Optimising np.searchsorted() with cython or alternative

I have the following functions. I was trying to optimize the np.searchsorted() function, and got a good result writing my own in Cython. But then realized simply wrapping the former in a cdef cfunc() works better, and I don't understand the mechanics of python, cython or numpy to know why. What would be the best, and fastest/efficient way to write this function. In my script again this is one of the functions that is called several thousand times during some computations, and I'd like the cost per call to be as low as possible. Also, additionally I don't need to duplicate np.searchsorted() entirely, I just need to produce the specific output i = np.searchsorted(time_points > t, True)

Case 1

%%cython --compile-args=-fopenmp --link-args=-fopenmp -a
cimport openmp
cimport cython
#cimport openmp
"""
%%cython -a
"""
from cpython cimport array
import array
import cython.parallel as cp
from cython.parallel import parallel, prange
import numpy as np
cimport numpy as np
import random
import pickle
import matplotlib.pyplot as pl

from timeit import default_timer as timer
cdef int ntime = 10**4
cdef float t = 2 #some variable in general 
time_points = np.arange(ntime, dtype=np.float64)
#print(time_points)
#search_time =[]
start_update = timer()
i = np.searchsorted(time_points > t, True)
print(i)
end_update = timer()
print(end_update-start_update)

Case 2

@cython.boundscheck(False)  # Deactivate bounds checking                                                                  
@cython.wraparound(False)   # Deactivate negative indexing.                                                               
@cython.cdivision(True)     # Deactivate division by 0 checking.
cdef mysearch(np.ndarray[np.float64_t, ndim=1] time_points, float val, int nt):
    cdef int idx
    cdef int return_val
    #cdef int total 
    if val >= nt or nt-1< val<nt:
        print("first")
        return nt
    else:
        for idx in range(nt):
            #print(idx)
            
            if time_points[idx] <= val:
                #return_val = np.int(time_points[idx])
                #break
                #print("sec")
                continue
            else:
                #print("third", idx)
                return_val = np.int(time_points[idx])
                #continue
                break
        
    return return_val
print(mysearch(time_points, t, ntime))
#i = np.searchsorted(time_points > 2, True)
#print(i)
end_update = timer()
b= end_update-start_update
print(b)

Case 3

start_update = timer()
cdef cfunc():
    i = np.searchsorted(time_points > t, True)
    print(i, np.searchsorted(time_points > t, True))
    return i
end_update = timer()
a=  end_update-start_update
print(a)

The times for case 1, case 2 and case 3 are 0.00013096071779727936 5.245860666036606e-05 and 6.770715117454529e-07

I am happy that case 2 works better than case 1, but why is case 3 so much faster?
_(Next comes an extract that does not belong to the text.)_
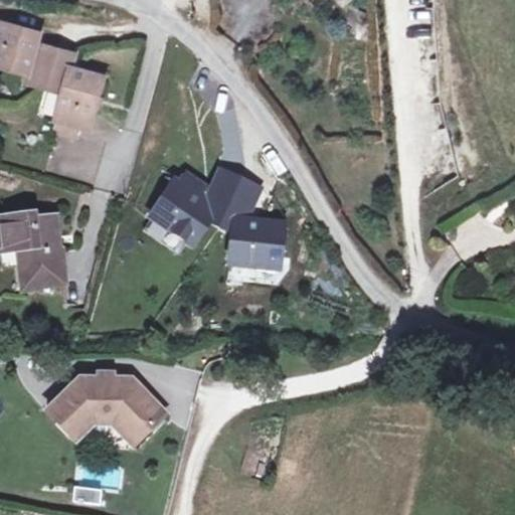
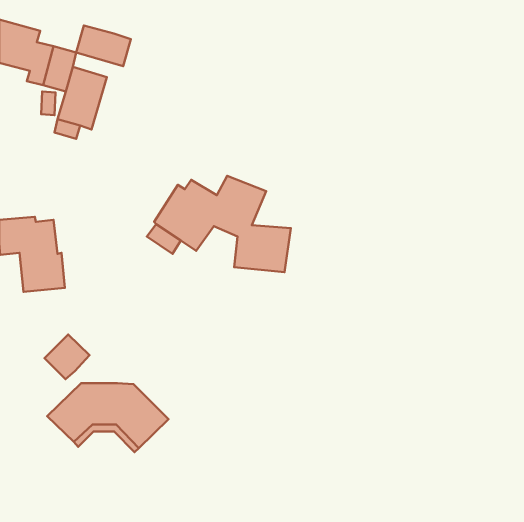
building: none -> [76,25,131,66]
building: none -> [44,334,89,379]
Is something special going on, and how can i beat those speeds?


Solution 1:

The main problem with np.searchsorted(time_points > t, True) is time_points > t. Indeed, while np.searchsorted runs in O(log n) time (with n the size of time_points), the expression time_points > t is computed in O(n) time and is clearly the bottleneck. In fact, you do not need this sub-expression: i = np.searchsorted(time_points, t, 'right') should do the job correctly. Note that the last case do not execute anything between the two timers as explained by @DavidW in the comments: it just define a Cython function.